Quoted passage:

※

OF COURSE WE'VE BEEN HEADING TOWARD THE GREAT
CLIMACTIC "FAREWELL" FROM THE SONG OF THE EARTH


We've been through the monumental (roughly half-hour) final movement, "Der Abschied" ("The Farewell"), of Mahler's song-symphony Das Lied von der Erde" (The Song of the Earth), swallowing it first in pieces and then whole in the course of remembering Maureen Forrester in July 2010. (Really, could we have remembered Forrester properly without "Der Abschied"?

As I've said before, I've never been that big a fan of Fischer-Dieskau's way with Mahler, which generally seemed to me overly fussed and fake-interpreted. But if we're going to traffic in farewells -- and I don't mean the tidy "parting is such sweet sorrow" kind we listened to Friday -- then I think we turn inevitably to the great final movement of Das Lied.

※

Problem set:
a. In the rows below, retype the lines starting at the one containing "locality: Great Smoky Mountains. Mt. Harrison" and ending at the one containing "elevation (m): 600", both ends included.
b. Keep writing the piece on Mahler's "Der Abschied," picking up right after its last sentence.

※

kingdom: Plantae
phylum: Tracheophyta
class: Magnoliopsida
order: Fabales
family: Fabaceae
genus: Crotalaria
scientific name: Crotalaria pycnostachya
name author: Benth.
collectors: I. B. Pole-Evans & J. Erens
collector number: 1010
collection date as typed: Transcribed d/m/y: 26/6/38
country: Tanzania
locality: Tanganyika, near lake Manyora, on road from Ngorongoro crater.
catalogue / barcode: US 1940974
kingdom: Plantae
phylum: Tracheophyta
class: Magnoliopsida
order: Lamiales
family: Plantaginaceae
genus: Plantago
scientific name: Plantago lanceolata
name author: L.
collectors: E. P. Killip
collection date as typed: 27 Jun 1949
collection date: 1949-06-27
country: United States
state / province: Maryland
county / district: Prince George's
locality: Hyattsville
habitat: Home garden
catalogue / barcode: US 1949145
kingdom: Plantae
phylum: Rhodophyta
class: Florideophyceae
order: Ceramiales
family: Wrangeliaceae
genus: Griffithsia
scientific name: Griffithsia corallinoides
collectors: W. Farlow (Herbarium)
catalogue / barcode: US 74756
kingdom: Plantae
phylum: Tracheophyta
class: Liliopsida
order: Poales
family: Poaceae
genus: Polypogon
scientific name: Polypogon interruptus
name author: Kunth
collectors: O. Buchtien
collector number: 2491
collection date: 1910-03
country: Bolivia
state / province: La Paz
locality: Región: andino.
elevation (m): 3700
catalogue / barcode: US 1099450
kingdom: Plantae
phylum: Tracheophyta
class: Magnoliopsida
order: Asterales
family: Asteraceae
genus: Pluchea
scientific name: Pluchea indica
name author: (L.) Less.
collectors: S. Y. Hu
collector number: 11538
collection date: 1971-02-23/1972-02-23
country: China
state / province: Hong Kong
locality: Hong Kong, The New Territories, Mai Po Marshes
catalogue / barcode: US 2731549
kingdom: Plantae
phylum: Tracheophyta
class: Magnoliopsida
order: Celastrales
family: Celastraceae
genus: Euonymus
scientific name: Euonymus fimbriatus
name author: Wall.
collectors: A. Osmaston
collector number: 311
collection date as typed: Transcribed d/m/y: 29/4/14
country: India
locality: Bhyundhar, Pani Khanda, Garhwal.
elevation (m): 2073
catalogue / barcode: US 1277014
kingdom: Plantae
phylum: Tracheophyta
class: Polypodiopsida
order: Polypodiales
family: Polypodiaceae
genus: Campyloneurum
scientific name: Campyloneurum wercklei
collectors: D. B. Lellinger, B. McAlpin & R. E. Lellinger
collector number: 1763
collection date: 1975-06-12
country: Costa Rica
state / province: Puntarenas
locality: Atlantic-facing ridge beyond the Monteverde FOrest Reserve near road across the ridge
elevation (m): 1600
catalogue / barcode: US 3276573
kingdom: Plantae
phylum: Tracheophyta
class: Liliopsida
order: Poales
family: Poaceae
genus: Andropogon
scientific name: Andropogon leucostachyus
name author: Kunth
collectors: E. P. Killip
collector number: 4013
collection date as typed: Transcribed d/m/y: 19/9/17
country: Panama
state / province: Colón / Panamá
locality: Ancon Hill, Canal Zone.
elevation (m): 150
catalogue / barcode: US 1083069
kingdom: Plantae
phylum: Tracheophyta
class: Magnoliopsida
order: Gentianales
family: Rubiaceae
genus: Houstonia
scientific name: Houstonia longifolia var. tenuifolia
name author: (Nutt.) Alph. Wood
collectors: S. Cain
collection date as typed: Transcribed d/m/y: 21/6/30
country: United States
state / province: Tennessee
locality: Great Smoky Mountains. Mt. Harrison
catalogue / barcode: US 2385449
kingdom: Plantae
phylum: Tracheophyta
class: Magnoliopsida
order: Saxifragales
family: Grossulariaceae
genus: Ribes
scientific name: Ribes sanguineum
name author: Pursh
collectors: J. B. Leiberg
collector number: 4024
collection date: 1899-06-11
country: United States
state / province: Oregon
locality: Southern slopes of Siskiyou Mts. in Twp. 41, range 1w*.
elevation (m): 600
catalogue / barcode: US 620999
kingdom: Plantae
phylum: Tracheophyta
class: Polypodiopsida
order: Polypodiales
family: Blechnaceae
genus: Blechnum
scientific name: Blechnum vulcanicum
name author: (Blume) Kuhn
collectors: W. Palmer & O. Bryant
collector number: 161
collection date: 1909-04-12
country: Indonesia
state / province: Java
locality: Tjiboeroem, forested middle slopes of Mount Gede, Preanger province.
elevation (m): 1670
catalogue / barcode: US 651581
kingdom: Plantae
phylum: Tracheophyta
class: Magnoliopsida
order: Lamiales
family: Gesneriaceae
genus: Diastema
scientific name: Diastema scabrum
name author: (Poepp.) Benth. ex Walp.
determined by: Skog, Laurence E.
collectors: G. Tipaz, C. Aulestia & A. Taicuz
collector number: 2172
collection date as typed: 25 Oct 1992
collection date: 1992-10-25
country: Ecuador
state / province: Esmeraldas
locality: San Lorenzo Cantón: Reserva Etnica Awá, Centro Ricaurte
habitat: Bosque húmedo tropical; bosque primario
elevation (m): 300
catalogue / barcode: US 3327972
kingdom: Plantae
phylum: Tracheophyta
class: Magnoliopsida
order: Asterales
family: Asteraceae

※

Task responses:
a.
locality: Great Smoky Mountains. Mt. Harrison
catalogue / barcode: US 2385449
kingdom: Plantae
phylum: Tracheophyta
class: Magnoliopsida
order: Saxifragales
family: Grossulariaceae
genus: Ribes
scientific name: Ribes sanguineum
name author: Pursh
collectors: J. B. Leiberg
collector number: 4024
collection date: 1899-06-11
country: United States
state / province: Oregon
locality: Southern slopes of Siskiyou Mts. in Twp. 41, range 1w*.
elevation (m): 600

b.
The baritone option for the three low-voice songs always seems like a good idea, but I've never heard it really work, mostly because while baritones can sing the music, it sits differently enough in the male voice to leave them mostly worrying about vocal problems. That said, I think Fischer-Dieskau's first recording, with that much-underrated conductor Paul Kletzki, is as close an attempt as I've heard.

The later recording with Leonard Bernstein has always been hard for me to peg. A lot of the time it doesn't much engage or compel me, but if I'm in the right mood, it can do both.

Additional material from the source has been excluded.